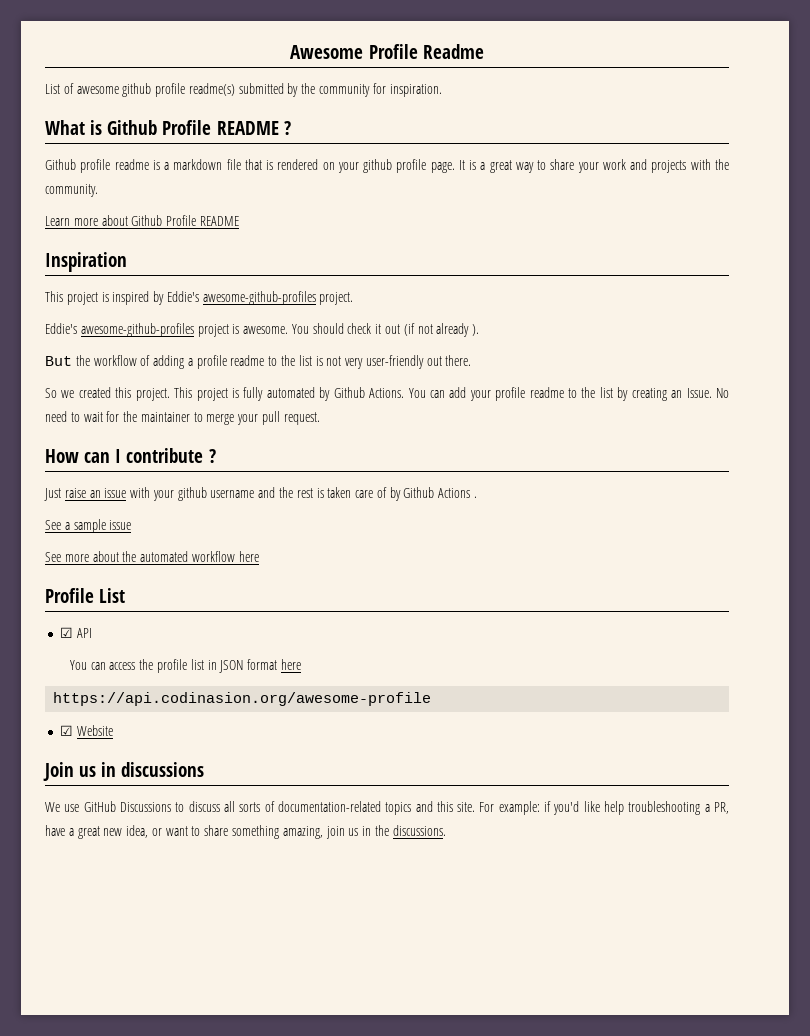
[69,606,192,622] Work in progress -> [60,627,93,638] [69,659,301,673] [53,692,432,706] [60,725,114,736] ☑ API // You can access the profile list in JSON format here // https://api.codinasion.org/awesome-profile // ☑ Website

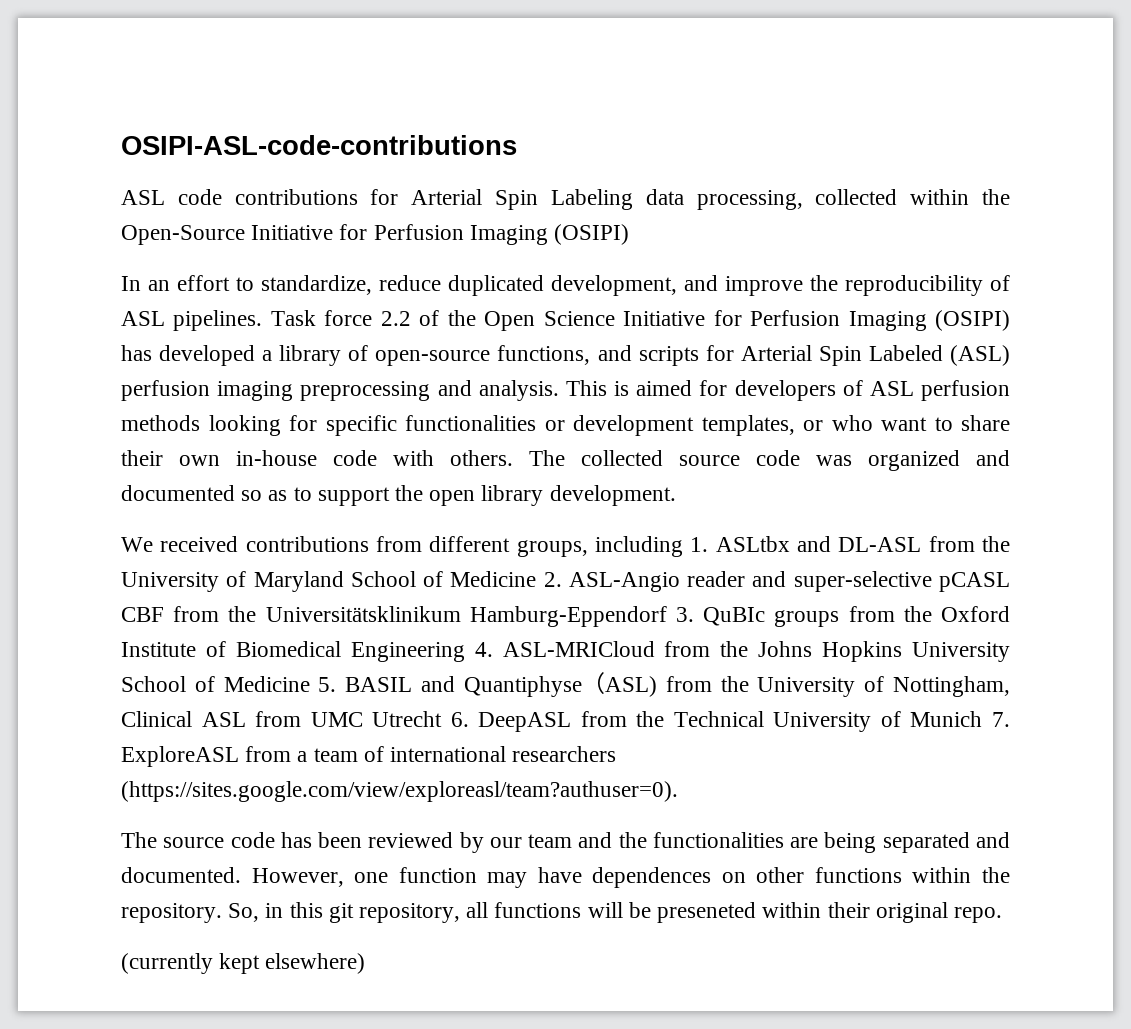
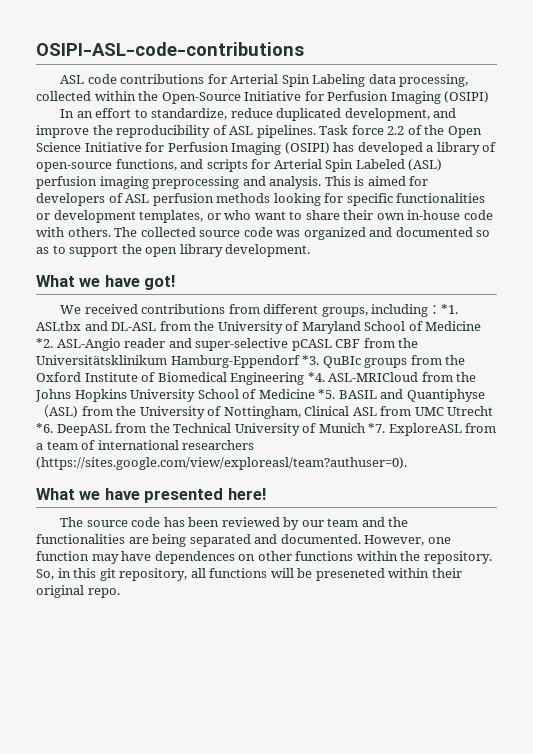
(676, 495) none -> [36,275,176,290] // What we have got!
[690,537,709,552] 1. -> [428,304,459,314] ：*1.
[543,572,562,587] 2. -> [36,338,53,348] *2.
[676,607,694,622] 3. -> [302,355,320,365] *3.
[474,642,493,657] 4. -> [307,372,325,382] *4.
[318,677,337,692] 5. -> [318,389,336,399] *5.
[450,712,469,727] 6. -> [36,423,53,433] *6.
[992,712,1011,727] 7. -> [368,423,386,433] *7.
(678, 791) none -> [36,488,266,503] // What we have presented here!
[121,953,366,974] // (currently kept elsewhere) -> (120, 593) none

———

What needs to be done
Write out only what runs from the line holding "[450,712,469,727] 6. -> [36,423,53,433] *6." through the last line of the records, exactly as shown.

Solved problem
[450,712,469,727] 6. -> [36,423,53,433] *6.
[992,712,1011,727] 7. -> [368,423,386,433] *7.
(678, 791) none -> [36,488,266,503] // What we have presented here!
[121,953,366,974] // (currently kept elsewhere) -> (120, 593) none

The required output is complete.